Objectives: To evaluate the IOP-lowering effects achieved by NPGS and its modifications in patients with open angle glaucoma.
Main findings: 29 studies were included in this review. The results at two years showed that deep sclerectomy (DS) and viscocanalostomy (VCO) were less effective than TE in lowering IOP. The IOP was reduced by 35.2%, 30.2% and 45.6% for DS, VCO and TE respectively. Intraoperative use of implants and mitomycin C (MMC) were found to increase IOP-lowering effects of DS by 41.1% and 41.7% respectively.
The complete success rates at four years were 35.4% for DS and 22.7% for VCO, lower than that of TE (47.6%). The complete success rates of DS with implants and MMC of 64.6% and 52.1% respectively at four years were greater than that of primary DS. NPGS caused major complications in fewer patients than did TE.
Overall, authors concluded that DS and VCO can significantly lower IOP with fewer complications than TE. However, their IOP-lowering effect is lower than that of TE. The efficacy of DS can be improved with the intraoperative use of implants and MMC. However, further studies are required to determine the validity, reliability and sensitivity of the target IOP.
Methodology: PUBMED, EMBASE, and the Cochrane Controlled Trials Register were searched for randomised controlled trials (RCTs) using identified search terms. Reference lists of original reports and review articles retrieved through the search were reviewed for additional studies not included in the computerised databases. The searches were conducted independently by two reviewers.
The inclusion criteria were:
(a) Study type: RCTs, including placebo- or active-controlled
(b) Population: all patients with a diagnosis of open angle glaucoma (OAG), including primary and secondary
(c) Intervention: one of all the non-penetrating surgical procedures was undertaken
(d) Outcome variables: at least one of the following outcome variables – percentage of IOP reduction (IOPR) and complete success rates
(e) Duration: follow-up time of not less than six months postoperatively
(f) Publication parameters: written in any language.
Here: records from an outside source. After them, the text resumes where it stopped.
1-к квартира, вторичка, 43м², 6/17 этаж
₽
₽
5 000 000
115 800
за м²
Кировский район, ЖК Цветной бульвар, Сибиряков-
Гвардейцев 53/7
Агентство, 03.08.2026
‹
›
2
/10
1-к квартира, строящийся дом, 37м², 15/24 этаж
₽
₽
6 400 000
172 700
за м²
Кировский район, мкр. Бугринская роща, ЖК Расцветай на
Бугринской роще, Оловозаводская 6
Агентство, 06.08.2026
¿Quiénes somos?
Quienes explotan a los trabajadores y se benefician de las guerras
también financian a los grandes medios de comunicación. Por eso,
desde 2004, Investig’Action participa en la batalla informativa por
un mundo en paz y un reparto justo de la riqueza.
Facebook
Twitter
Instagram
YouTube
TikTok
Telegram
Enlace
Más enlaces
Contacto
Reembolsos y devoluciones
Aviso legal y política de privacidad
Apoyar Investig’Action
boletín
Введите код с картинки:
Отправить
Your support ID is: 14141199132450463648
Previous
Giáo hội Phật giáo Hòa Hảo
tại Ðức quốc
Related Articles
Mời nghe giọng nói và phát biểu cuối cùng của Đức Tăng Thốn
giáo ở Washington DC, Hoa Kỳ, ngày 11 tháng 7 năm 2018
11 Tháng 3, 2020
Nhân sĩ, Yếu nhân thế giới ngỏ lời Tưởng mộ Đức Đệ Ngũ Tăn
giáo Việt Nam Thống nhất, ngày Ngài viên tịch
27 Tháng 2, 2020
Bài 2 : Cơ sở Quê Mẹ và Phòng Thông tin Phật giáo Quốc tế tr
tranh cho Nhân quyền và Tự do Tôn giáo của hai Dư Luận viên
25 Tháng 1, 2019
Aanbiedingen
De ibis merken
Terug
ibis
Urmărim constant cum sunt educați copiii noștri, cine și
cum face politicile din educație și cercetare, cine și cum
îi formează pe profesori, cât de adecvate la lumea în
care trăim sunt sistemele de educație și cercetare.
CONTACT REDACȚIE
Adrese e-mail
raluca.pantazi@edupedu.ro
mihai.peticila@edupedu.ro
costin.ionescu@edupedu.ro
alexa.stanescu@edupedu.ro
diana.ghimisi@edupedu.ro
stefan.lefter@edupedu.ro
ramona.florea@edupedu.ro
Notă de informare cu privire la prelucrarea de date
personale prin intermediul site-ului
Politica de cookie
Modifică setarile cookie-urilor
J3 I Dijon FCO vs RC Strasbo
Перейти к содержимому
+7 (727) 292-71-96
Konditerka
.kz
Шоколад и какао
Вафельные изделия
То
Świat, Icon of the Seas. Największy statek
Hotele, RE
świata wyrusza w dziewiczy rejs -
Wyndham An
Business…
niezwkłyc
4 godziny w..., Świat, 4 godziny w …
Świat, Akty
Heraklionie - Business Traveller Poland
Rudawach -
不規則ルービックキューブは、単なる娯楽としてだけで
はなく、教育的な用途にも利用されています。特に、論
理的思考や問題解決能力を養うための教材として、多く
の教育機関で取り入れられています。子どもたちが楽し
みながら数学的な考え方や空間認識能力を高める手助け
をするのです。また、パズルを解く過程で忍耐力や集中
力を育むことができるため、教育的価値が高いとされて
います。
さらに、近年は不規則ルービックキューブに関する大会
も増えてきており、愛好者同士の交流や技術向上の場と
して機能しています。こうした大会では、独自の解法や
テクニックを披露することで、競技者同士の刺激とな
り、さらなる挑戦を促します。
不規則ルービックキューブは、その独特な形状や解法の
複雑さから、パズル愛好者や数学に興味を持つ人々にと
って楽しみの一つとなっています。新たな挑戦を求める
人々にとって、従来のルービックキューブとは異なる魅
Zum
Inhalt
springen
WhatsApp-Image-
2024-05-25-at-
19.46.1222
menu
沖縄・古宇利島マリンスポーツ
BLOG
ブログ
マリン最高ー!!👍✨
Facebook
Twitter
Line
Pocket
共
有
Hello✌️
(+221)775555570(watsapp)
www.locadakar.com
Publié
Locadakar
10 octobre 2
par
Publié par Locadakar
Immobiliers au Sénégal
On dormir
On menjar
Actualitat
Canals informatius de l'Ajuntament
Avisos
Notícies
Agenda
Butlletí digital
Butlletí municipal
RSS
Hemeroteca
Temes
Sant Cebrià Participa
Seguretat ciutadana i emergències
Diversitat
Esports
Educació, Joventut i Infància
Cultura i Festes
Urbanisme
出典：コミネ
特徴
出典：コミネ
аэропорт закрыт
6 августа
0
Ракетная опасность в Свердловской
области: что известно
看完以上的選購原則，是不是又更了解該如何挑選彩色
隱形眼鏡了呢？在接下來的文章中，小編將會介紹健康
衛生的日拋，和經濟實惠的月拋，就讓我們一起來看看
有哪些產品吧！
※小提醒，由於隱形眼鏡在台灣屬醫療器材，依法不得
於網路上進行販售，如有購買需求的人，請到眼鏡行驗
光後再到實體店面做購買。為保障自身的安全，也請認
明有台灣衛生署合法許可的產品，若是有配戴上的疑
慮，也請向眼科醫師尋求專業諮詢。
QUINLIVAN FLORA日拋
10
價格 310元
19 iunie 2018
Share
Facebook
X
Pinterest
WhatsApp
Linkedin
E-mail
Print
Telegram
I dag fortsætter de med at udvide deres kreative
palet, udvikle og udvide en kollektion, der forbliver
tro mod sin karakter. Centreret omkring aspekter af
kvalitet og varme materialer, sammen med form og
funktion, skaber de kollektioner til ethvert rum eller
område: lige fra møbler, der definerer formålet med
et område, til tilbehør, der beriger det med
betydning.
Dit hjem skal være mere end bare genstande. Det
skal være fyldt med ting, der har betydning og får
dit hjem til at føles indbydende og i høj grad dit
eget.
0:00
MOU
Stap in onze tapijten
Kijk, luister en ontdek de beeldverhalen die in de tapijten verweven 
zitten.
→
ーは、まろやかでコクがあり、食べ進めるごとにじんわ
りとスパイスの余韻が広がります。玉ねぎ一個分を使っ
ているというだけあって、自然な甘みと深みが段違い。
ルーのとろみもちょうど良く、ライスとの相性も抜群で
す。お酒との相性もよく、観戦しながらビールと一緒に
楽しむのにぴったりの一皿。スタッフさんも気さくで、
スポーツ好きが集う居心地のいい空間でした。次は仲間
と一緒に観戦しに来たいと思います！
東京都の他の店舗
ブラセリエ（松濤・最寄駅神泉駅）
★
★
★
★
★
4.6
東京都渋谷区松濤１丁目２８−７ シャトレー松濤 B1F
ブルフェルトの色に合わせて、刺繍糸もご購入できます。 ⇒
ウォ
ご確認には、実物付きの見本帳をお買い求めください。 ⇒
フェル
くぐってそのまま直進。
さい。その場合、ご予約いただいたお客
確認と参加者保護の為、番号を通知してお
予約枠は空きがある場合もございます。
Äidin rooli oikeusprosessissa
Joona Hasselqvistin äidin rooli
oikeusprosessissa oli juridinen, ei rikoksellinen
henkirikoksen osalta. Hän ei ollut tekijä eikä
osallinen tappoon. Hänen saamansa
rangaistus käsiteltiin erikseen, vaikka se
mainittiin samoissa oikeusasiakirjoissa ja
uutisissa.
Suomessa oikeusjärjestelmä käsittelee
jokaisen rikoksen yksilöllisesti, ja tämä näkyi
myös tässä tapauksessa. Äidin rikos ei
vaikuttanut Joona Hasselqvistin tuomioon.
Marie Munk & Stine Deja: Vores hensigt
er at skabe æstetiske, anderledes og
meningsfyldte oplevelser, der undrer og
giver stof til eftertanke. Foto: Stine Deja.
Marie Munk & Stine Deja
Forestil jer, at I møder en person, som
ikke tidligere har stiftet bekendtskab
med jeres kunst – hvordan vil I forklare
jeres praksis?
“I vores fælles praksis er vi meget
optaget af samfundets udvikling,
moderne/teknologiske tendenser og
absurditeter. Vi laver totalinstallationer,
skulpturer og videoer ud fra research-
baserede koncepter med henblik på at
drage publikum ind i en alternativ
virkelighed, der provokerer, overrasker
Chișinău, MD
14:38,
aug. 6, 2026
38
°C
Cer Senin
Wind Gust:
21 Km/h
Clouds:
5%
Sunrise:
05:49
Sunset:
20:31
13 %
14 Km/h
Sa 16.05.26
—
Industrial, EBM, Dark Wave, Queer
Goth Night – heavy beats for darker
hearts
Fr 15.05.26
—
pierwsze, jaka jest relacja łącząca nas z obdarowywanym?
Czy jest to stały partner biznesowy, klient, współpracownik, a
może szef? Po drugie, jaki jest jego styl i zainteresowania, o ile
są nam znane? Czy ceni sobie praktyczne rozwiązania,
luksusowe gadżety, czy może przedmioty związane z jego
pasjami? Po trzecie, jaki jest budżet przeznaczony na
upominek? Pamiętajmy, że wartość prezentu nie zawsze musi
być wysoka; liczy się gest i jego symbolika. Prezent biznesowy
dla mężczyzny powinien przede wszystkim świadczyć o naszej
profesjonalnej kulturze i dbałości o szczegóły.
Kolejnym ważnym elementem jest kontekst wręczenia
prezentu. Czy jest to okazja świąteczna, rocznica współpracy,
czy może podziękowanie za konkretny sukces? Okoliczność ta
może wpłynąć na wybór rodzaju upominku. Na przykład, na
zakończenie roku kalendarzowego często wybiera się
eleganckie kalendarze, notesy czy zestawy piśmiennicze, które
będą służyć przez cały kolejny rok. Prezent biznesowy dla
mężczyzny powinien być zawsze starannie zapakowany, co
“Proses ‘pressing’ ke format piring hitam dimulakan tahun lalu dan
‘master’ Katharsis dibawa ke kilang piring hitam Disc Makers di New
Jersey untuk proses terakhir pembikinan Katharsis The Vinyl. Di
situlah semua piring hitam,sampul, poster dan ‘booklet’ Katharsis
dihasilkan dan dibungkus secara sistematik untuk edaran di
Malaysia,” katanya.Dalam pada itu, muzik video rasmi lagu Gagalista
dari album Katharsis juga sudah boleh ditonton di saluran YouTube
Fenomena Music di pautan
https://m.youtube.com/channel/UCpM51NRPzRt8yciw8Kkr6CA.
The main outcome measures were the percentage IOPR and the complete success rate. Complete success was defined as target endpoint IOP (usually less than 21 mm Hg) without medications.
Data extraction was performed independently by two reviewers using a costumised form. Methodological quality of included studies was evaluated independently by two authors using the Delphi list on a scale from 0 to 20. Authors conducted a pooled analysis, which was calculated using the random-effects model.
Applicability/external validity: The authors did not discuss the applicability/external validity of the results.
Geographic focus: This review focused on all countries. Studies from low/middle-income countries were included.
Summary of quality assessment: Overall, there is medium confidence in the conclusions about the effects of this study. Although authors/experts were not contacted as part of the search strategy, a thorough search of the literature was conducted on relevant databases – avoiding language bias – to ensure that all relevant studies were identified. It is not clear whether authors did not restrict the research to published studies only. Authors used appropriate methods to sift through studies for inclusion, avoiding selection bias, and appropriately extracted data and assessed methodological quality using validated tools.